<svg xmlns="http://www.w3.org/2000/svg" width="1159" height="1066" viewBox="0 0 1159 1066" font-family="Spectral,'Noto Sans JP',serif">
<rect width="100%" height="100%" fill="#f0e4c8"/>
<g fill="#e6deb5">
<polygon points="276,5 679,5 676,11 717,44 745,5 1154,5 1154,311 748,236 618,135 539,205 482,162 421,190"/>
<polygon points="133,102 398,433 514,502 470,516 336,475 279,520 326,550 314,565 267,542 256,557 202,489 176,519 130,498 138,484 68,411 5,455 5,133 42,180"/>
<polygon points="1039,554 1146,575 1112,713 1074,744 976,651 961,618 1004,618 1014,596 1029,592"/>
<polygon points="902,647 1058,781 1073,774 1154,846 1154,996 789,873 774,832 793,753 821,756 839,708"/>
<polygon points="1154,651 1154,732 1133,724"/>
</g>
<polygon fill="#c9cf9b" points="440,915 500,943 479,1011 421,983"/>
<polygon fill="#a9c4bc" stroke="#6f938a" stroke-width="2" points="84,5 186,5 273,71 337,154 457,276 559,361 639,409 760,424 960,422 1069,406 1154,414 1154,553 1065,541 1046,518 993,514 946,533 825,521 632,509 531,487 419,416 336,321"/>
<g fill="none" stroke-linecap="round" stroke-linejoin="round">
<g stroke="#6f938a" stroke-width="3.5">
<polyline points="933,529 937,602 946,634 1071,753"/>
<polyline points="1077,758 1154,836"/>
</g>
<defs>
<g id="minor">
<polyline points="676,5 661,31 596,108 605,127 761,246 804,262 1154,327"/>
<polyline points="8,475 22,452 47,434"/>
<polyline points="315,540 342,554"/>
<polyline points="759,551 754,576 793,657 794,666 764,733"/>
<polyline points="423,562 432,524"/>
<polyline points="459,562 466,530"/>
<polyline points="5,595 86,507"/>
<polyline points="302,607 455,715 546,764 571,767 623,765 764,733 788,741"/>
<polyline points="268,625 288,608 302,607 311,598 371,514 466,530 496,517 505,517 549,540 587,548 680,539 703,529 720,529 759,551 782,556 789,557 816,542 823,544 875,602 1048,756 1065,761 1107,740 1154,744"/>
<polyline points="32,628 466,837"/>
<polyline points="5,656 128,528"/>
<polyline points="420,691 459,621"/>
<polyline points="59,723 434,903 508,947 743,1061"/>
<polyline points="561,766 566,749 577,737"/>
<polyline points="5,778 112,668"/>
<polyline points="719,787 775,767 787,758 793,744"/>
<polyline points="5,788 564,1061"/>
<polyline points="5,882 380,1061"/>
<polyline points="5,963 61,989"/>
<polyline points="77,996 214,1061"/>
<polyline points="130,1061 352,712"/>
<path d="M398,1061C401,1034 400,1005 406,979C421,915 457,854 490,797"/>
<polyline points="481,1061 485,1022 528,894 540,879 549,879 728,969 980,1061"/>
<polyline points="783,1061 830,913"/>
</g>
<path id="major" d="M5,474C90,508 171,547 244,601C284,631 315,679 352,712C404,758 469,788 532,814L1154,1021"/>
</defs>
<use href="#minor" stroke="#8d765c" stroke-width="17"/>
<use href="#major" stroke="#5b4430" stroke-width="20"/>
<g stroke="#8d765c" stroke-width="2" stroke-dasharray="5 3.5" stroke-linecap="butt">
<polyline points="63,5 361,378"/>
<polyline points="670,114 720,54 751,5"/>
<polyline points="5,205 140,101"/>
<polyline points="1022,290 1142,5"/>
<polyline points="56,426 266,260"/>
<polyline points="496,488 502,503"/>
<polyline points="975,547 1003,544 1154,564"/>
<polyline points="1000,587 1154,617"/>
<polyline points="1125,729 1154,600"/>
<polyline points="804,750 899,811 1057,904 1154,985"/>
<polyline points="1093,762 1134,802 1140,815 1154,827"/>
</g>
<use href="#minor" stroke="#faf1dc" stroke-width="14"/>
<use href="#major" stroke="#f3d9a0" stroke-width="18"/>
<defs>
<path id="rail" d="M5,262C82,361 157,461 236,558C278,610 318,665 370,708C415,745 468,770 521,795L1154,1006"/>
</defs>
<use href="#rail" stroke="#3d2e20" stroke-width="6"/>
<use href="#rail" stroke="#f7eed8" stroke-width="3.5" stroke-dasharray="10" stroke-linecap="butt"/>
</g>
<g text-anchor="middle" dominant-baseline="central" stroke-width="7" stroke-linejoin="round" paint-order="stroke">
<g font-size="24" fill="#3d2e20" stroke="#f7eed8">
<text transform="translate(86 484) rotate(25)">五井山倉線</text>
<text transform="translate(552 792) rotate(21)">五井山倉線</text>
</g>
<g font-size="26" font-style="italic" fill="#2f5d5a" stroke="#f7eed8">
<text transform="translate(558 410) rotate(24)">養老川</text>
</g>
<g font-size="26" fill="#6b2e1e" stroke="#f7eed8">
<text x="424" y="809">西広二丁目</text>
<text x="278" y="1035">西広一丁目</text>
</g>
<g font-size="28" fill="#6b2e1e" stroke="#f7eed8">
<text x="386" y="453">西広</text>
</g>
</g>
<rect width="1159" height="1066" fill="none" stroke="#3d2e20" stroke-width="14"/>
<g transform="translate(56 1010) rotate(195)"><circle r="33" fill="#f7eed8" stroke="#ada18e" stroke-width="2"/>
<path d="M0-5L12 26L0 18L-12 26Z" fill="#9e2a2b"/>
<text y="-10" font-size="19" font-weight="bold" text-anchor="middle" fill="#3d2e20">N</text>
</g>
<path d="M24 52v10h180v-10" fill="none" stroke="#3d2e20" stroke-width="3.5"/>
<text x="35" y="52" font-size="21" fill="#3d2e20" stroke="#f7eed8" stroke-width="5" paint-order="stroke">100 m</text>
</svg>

* * * * * * * * *

Every entry, from the first line to the last, should be retyped exactly.

<svg xmlns="http://www.w3.org/2000/svg" width="1159" height="1066" viewBox="0 0 1159 1066" font-family="Spectral,'Noto Sans JP',serif">
<rect width="100%" height="100%" fill="#f0e4c8"/>
<g fill="#e6deb5">
<polygon points="276,5 679,5 676,11 717,44 745,5 1154,5 1154,311 748,236 618,135 539,205 482,162 421,190"/>
<polygon points="133,102 398,433 514,502 470,516 336,475 279,520 326,550 314,565 267,542 256,557 202,489 176,519 130,498 138,484 68,411 5,455 5,133 42,180"/>
<polygon points="1039,554 1146,575 1112,713 1074,744 976,651 961,618 1004,618 1014,596 1029,592"/>
<polygon points="902,647 1058,781 1073,774 1154,846 1154,996 789,873 774,832 793,753 821,756 839,708"/>
<polygon points="1154,651 1154,732 1133,724"/>
</g>
<polygon fill="#c9cf9b" points="440,915 500,943 479,1011 421,983"/>
<polygon fill="#a9c4bc" stroke="#6f938a" stroke-width="2" points="84,5 186,5 273,71 337,154 457,276 559,361 639,409 760,424 960,422 1069,406 1154,414 1154,553 1065,541 1046,518 993,514 946,533 825,521 632,509 531,487 419,416 336,321"/>
<g fill="none" stroke-linecap="round" stroke-linejoin="round">
<g stroke="#6f938a" stroke-width="3.5">
<polyline points="933,529 937,602 946,634 1071,753"/>
<polyline points="1077,758 1154,836"/>
</g>
<defs>
<g id="minor">
<polyline points="676,5 661,31 596,108 605,127 761,246 804,262 1154,327"/>
<polyline points="8,475 22,452 47,434"/>
<polyline points="315,540 342,554"/>
<polyline points="759,551 754,576 793,657 794,666 764,733"/>
<polyline points="423,562 432,524"/>
<polyline points="459,562 466,530"/>
<polyline points="5,595 86,507"/>
<polyline points="302,607 455,715 546,764 571,767 623,765 764,733 788,741"/>
<polyline points="268,625 288,608 302,607 311,598 371,514 466,530 496,517 505,517 549,540 587,548 680,539 703,529 720,529 759,551 782,556 789,557 816,542 823,544 875,602 1048,756 1065,761 1107,740 1154,744"/>
<polyline points="32,628 466,837"/>
<polyline points="5,656 128,528"/>
<polyline points="420,691 459,621"/>
<polyline points="59,723 434,903 508,947 743,1061"/>
<polyline points="561,766 566,749 577,737"/>
<polyline points="5,778 112,668"/>
<polyline points="719,787 775,767 787,758 793,744"/>
<polyline points="5,788 564,1061"/>
<polyline points="5,882 380,1061"/>
<polyline points="5,963 61,989"/>
<polyline points="77,996 214,1061"/>
<polyline points="130,1061 352,712"/>
<path d="M398,1061C401,1034 400,1005 406,979C421,915 457,854 490,797"/>
<polyline points="481,1061 485,1022 528,894 540,879 549,879 728,969 980,1061"/>
<polyline points="783,1061 830,913"/>
</g>
<path id="major" d="M5,474C90,508 171,547 244,601C284,631 315,679 352,712C404,758 469,788 532,814L1154,1021"/>
</defs>
<use href="#minor" stroke="#8d765c" stroke-width="17"/>
<use href="#major" stroke="#5b4430" stroke-width="20"/>
<g stroke="#8d765c" stroke-width="2" stroke-dasharray="5 3.5" stroke-linecap="butt">
<polyline points="63,5 361,378"/>
<polyline points="670,114 720,54 751,5"/>
<polyline points="5,205 140,101"/>
<polyline points="1022,290 1142,5"/>
<polyline points="56,426 266,260"/>
<polyline points="496,488 502,503"/>
<polyline points="975,547 1003,544 1154,564"/>
<polyline points="1000,587 1154,617"/>
<polyline points="1125,729 1154,600"/>
<polyline points="804,750 899,811 1057,904 1154,985"/>
<polyline points="1093,762 1134,802 1140,815 1154,827"/>
</g>
<use href="#minor" stroke="#faf1dc" stroke-width="14"/>
<use href="#major" stroke="#f3d9a0" stroke-width="18"/>
<defs>
<path id="rail" d="M5,262C82,361 157,461 236,558C278,610 318,665 370,708C415,745 468,770 521,795L1154,1006"/>
</defs>
<use href="#rail" stroke="#3d2e20" stroke-width="6"/>
<use href="#rail" stroke="#f7eed8" stroke-width="3.5" stroke-dasharray="10" stroke-linecap="butt"/>
</g>
<g text-anchor="middle" dominant-baseline="central" stroke-width="7" stroke-linejoin="round" paint-order="stroke">
<g font-size="24" fill="#3d2e20" stroke="#f7eed8">
<text transform="translate(86 484) rotate(25)">五井山倉線</text>
<text transform="translate(552 792) rotate(21)">五井山倉線</text>
</g>
<g font-size="26" font-style="italic" fill="#2f5d5a" stroke="#f7eed8">
<text transform="translate(558 410) rotate(24)">養老川</text>
</g>
<g font-size="26" fill="#6b2e1e" stroke="#f7eed8">
<text x="424" y="809">西広二丁目</text>
<text x="278" y="1035">西広一丁目</text>
</g>
<g font-size="28" fill="#6b2e1e" stroke="#f7eed8">
<text x="386" y="453">西広</text>
</g>
</g>
<rect width="1159" height="1066" fill="none" stroke="#3d2e20" stroke-width="14"/>
<g transform="translate(56 1010) rotate(195)"><circle r="33" fill="#f7eed8" stroke="#ada18e" stroke-width="2"/>
<path d="M0-5L12 26L0 18L-12 26Z" fill="#9e2a2b"/>
<text y="-10" font-size="19" font-weight="bold" text-anchor="middle" fill="#3d2e20">N</text>
</g>
<path d="M24 52v10h180v-10" fill="none" stroke="#3d2e20" stroke-width="3.5"/>
<text x="35" y="52" font-size="21" fill="#3d2e20" stroke="#f7eed8" stroke-width="5" paint-order="stroke">100 m</text>
</svg>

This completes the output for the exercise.